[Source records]
# # # # # # #

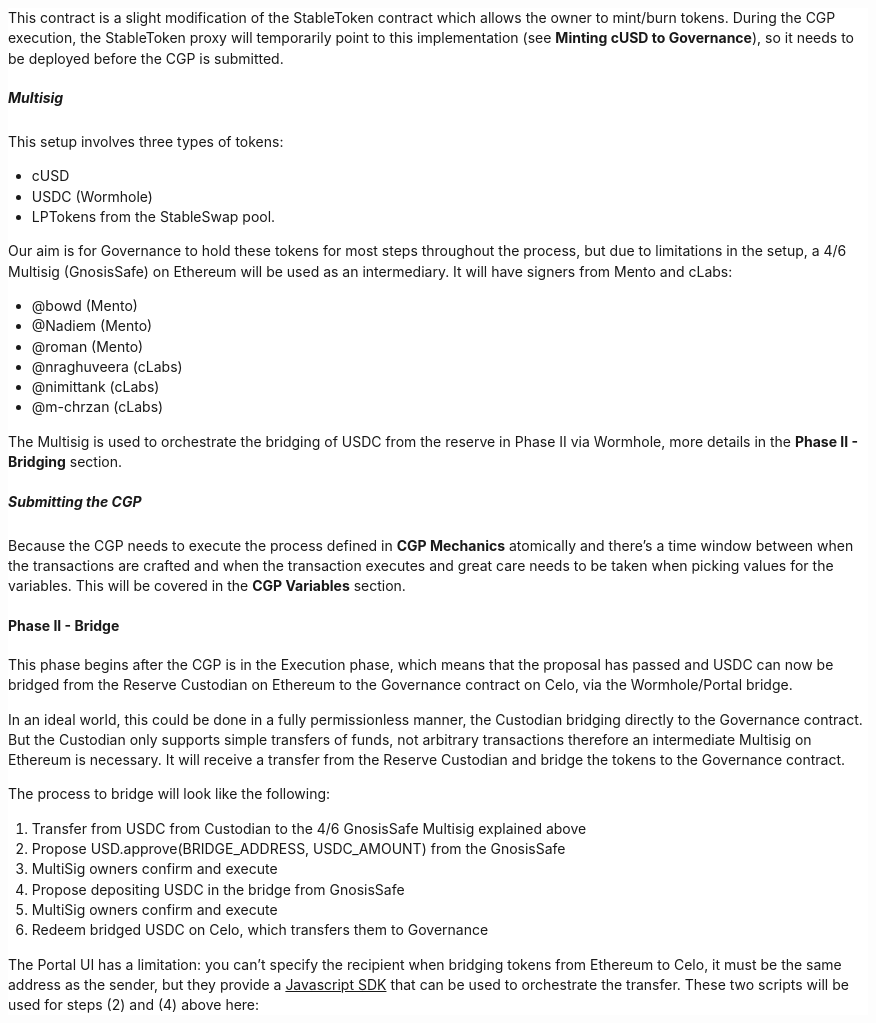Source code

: This contract is a slight modification of the StableToken contract which allows the owner to mint/burn tokens. During the CGP execution, the StableToken proxy will temporarily point to this implementation (see **Minting cUSD to Governance**), so it needs to be deployed before the CGP is submitted.

##### Multisig

This setup involves three types of tokens:

* cUSD
* USDC (Wormhole)
* LPTokens from the StableSwap pool.

Our aim is for Governance to hold these tokens for most steps throughout the process, but due to limitations in the setup, a 4/6 Multisig (GnosisSafe) on Ethereum will be used as an intermediary. It will have signers from Mento and cLabs:

* @bowd (Mento)
* @Nadiem (Mento)
* @roman (Mento)
* @nraghuveera (cLabs) 
* @nimittank (cLabs)
* @m-chrzan (cLabs) 

The Multisig is used to orchestrate the bridging of USDC from the reserve in Phase II via Wormhole, more details in the **Phase II - Bridging** section.

##### Submitting the CGP

Because the CGP needs to execute the process defined in **CGP Mechanics** atomically and there’s a time window between when the transactions are crafted and when the transaction executes and great care needs to be taken when picking values for the variables. This will be covered in the **CGP Variables** section.

#### Phase II - Bridge

This phase begins after the CGP is in the Execution phase, which means that the proposal has passed and USDC can now be bridged from the Reserve Custodian on Ethereum to the Governance contract on Celo, via the Wormhole/Portal bridge.

In an ideal world, this could be done in a fully permissionless manner, the Custodian bridging directly to the Governance contract. But the Custodian only supports simple transfers of funds, not arbitrary transactions therefore an intermediate Multisig on Ethereum is necessary. It will receive a transfer from the Reserve Custodian and bridge the tokens to the Governance contract.

The process to bridge will look like the following:

1. Transfer from USDC from Custodian to the 4/6 GnosisSafe Multisig explained above
2. Propose USD.approve(BRIDGE_ADDRESS, USDC_AMOUNT) from the GnosisSafe
3. MultiSig owners confirm and execute
4. Propose depositing USDC in the bridge from GnosisSafe
5. MultiSig owners confirm and execute
6. Redeem bridged USDC on Celo, which transfers them to Governance

The Portal UI has a limitation: you can’t specify the recipient when bridging tokens from Ethereum to Celo, it must be the same address as the sender, but they provide a [Javascript SDK](https://github.com/certusone/wormhole/tree/dev.v2/sdk/js#ethereum-to-solana-1) that can be used to orchestrate the transfer. These two scripts will be used for steps (2) and (4) above here:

# # # # # # #

Work to complete
Lay out the lines from the start of the records through the line containing "##### Submitting the CGP", including that line, as a numbered list with blank lines omitted. Leave the pictures out of your answer.

Answer section
1. Source code
2. : This contract is a slight modification of the StableToken contract which allows the owner to mint/burn tokens. During the CGP execution, the StableToken proxy will temporarily point to this implementation (see **Minting cUSD to Governance**), so it needs to be deployed before the CGP is submitted.
3. ##### Multisig
4. This setup involves three types of tokens:
5. * cUSD
6. * USDC (Wormhole)
7. * LPTokens from the StableSwap pool.
8. Our aim is for Governance to hold these tokens for most steps throughout the process, but due to limitations in the setup, a 4/6 Multisig (GnosisSafe) on Ethereum will be used as an intermediary. It will have signers from Mento and cLabs:
9. * @bowd (Mento)
10. * @Nadiem (Mento)
11. * @roman (Mento)
12. * @nraghuveera (cLabs) 
13. * @nimittank (cLabs)
14. * @m-chrzan (cLabs) 
15. The Multisig is used to orchestrate the bridging of USDC from the reserve in Phase II via Wormhole, more details in the **Phase II - Bridging** section.
16. ##### Submitting the CGP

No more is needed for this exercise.